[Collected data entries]
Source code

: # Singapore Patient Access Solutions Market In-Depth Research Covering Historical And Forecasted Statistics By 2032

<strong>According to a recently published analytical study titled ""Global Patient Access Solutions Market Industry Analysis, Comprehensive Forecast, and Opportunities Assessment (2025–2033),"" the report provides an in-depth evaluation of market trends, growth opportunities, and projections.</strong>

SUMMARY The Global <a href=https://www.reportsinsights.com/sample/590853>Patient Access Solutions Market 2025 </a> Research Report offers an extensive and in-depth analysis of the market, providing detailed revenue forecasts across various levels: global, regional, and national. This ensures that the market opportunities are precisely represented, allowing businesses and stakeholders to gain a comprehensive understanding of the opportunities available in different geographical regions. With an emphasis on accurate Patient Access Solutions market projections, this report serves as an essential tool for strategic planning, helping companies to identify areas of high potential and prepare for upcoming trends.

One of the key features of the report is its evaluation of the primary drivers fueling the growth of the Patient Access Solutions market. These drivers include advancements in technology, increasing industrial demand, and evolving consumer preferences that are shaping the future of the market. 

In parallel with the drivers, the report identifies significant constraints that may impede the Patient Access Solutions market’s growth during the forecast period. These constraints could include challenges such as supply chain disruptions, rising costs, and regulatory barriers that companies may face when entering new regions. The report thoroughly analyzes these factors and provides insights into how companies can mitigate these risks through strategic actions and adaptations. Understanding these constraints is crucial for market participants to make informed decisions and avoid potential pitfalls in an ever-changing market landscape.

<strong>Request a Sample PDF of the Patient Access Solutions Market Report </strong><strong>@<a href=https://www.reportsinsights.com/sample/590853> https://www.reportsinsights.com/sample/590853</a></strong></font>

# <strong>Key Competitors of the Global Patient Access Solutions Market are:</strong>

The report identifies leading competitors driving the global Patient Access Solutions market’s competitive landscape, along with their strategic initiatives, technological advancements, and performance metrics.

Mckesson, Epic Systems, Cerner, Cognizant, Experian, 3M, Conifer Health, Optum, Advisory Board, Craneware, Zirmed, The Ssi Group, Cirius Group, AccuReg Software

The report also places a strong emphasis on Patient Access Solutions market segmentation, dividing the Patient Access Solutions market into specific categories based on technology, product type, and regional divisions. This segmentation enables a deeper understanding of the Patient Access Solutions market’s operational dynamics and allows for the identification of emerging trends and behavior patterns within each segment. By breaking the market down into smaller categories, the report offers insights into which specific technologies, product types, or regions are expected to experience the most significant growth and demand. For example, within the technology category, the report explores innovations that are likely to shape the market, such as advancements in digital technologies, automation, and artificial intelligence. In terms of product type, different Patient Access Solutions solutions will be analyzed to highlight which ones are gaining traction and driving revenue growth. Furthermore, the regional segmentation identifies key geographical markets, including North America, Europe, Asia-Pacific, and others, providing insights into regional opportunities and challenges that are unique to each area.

* _Work to complete_: Restate all entries above verbatim.

* _Response to the task_:
Source code

: # Singapore Patient Access Solutions Market In-Depth Research Covering Historical And Forecasted Statistics By 2032

<strong>According to a recently published analytical study titled ""Global Patient Access Solutions Market Industry Analysis, Comprehensive Forecast, and Opportunities Assessment (2025–2033),"" the report provides an in-depth evaluation of market trends, growth opportunities, and projections.</strong>

SUMMARY The Global <a href=https://www.reportsinsights.com/sample/590853>Patient Access Solutions Market 2025 </a> Research Report offers an extensive and in-depth analysis of the market, providing detailed revenue forecasts across various levels: global, regional, and national. This ensures that the market opportunities are precisely represented, allowing businesses and stakeholders to gain a comprehensive understanding of the opportunities available in different geographical regions. With an emphasis on accurate Patient Access Solutions market projections, this report serves as an essential tool for strategic planning, helping companies to identify areas of high potential and prepare for upcoming trends.

One of the key features of the report is its evaluation of the primary drivers fueling the growth of the Patient Access Solutions market. These drivers include advancements in technology, increasing industrial demand, and evolving consumer preferences that are shaping the future of the market. 

In parallel with the drivers, the report identifies significant constraints that may impede the Patient Access Solutions market’s growth during the forecast period. These constraints could include challenges such as supply chain disruptions, rising costs, and regulatory barriers that companies may face when entering new regions. The report thoroughly analyzes these factors and provides insights into how companies can mitigate these risks through strategic actions and adaptations. Understanding these constraints is crucial for market participants to make informed decisions and avoid potential pitfalls in an ever-changing market landscape.

<strong>Request a Sample PDF of the Patient Access Solutions Market Report </strong><strong>@<a href=https://www.reportsinsights.com/sample/590853> https://www.reportsinsights.com/sample/590853</a></strong></font>

# <strong>Key Competitors of the Global Patient Access Solutions Market are:</strong>

The report identifies leading competitors driving the global Patient Access Solutions market’s competitive landscape, along with their strategic initiatives, technological advancements, and performance metrics.

Mckesson, Epic Systems, Cerner, Cognizant, Experian, 3M, Conifer Health, Optum, Advisory Board, Craneware, Zirmed, The Ssi Group, Cirius Group, AccuReg Software

The report also places a strong emphasis on Patient Access Solutions market segmentation, dividing the Patient Access Solutions market into specific categories based on technology, product type, and regional divisions. This segmentation enables a deeper understanding of the Patient Access Solutions market’s operational dynamics and allows for the identification of emerging trends and behavior patterns within each segment. By breaking the market down into smaller categories, the report offers insights into which specific technologies, product types, or regions are expected to experience the most significant growth and demand. For example, within the technology category, the report explores innovations that are likely to shape the market, such as advancements in digital technologies, automation, and artificial intelligence. In terms of product type, different Patient Access Solutions solutions will be analyzed to highlight which ones are gaining traction and driving revenue growth. Furthermore, the regional segmentation identifies key geographical markets, including North America, Europe, Asia-Pacific, and others, providing insights into regional opportunities and challenges that are unique to each area.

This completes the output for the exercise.